The purpose of this notebook is to highlight the effect of parameter choices of the process. The example is taken from here.
%matplotlib inline
import numpy as np, matplotlib.pyplot as plt, seaborn as sns
import gp_basics
# https://stackoverflow.com/questions/37149933/how-to-set-max-output-width-in-numpy
np.set_printoptions(edgeitems=10)
np.core.arrayprint._line_width = 180
sns.set(color_codes=True)
We always make use of the same data-points:
x = np.array([-2, -1, 0, 3.5, 4]);
y = np.array([4.1, 0.9, 2, 12.3, 15.8])
xpts = np.linspace(-5, 16, 400)
Let's do a first fit with "standard" parameters, e.g. with a length scale of ℓ=1.0, an amplitude of the covariance function of σ2=1.0 and a noise term of σn=0.0 (for the meaning of σn please have a look at equation 2.25 in chapter 2 of "Gaussian Processes for Machine Learning")
I take the implementations of the gaussian process and the coveriance functions from gp_basics.py
.
k = gp_basics.GPCovarianceFunctionSquaredExponential(l=1.0, sigma=1.0)
y_pred, sigmas = gp_basics.predict(xpts, x, y, cov=k)
fig=plt.figure(figsize=(15, 8), dpi= 80, facecolor='w', edgecolor='k')
ax = plt.subplot(1, 1, 1)
ax.scatter(x, y, c="black")
ax.plot(xpts, y_pred[0], c="b")
ax.plot(xpts, y_pred[0] - np.sqrt(np.abs(sigmas[0])) * 3, "r:")
ax.plot(xpts, y_pred[0] + np.sqrt(np.abs(sigmas[0])) * 3, "r:")
# ax.errorbar(xpts, y_pred[0], yerr=sigmas[0], capsize=0)
[<matplotlib.lines.Line2D at 0x7f439b0760b8>]
As you can see the fitted curve in blue hits our given data points exactly and the variance goes to zero at these points.
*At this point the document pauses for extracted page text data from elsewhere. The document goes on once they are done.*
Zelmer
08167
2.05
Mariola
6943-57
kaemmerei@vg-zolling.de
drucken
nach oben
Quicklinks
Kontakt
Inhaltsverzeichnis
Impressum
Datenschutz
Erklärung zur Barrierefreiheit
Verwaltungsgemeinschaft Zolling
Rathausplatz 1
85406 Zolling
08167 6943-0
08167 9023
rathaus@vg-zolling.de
Far away of our given data points the fitted curve goes back to the mean function, which is 0 in our case.
Let's have a look what happens if we modify the noise term σn:
def create_case(l=1.0, sigma_n=0):
k = gp_basics.GPCovarianceFunctionSquaredExponential(l=l, sigma=1.0)
y_pred, sigmas = gp_basics.predict(xpts, x, y, cov=k, sigma_n=sigma_n)
plt.scatter(x, y, c="black")
plt.plot(xpts, y_pred[0], c="b")
plt.plot(xpts, y_pred[0] - np.sqrt(np.abs(sigmas[0])) * 3, "r:")
plt.plot(xpts, y_pred[0] + np.sqrt(np.abs(sigmas[0])) * 3, "r:")
plt.figure(figsize=(16, 16))
for i, r in enumerate([0.0001, 0.03, 0.09, 0.8, 1.5, 5.0]):
plt.subplot("32{}".format(i+1))
plt.title("kernel={}, $\ell^2$={}, $\sigma_n^2$={}".format("bell shape", 1, r))
create_case(sigma_n=np.sqrt(r))
The noise term tells how much you can trust the given points to be exact points of the curve to recover. In cases where you have some "measurement error" or similar you do not expect the points to exactly be located on the line, but with some probability scattered around it. The parameter σn tells the gaussian process the level of noise to expect. Therefore, as we grow σn, more and more of the points are explained as "being noise" rather than a signal of where exactly the regression curve is located.
plt.figure(figsize=(16, 16))
for i, d in enumerate([0.05, 0.5, 1, 3.2, 5.0, 7.0]):
plt.subplot("32{}".format(i+1))
plt.title("kernel={}, $\ell^2$={}, $\sigma_n^2$={}".format("bell shape", d, 0))
create_case(l=np.sqrt(d))
As you can see, as we grow the length scale the recovered regression curve becomes less "wiggly". In addition, the distance away from our concrete given points until when the curve returns to the mean function (in our case the 0 line) increases.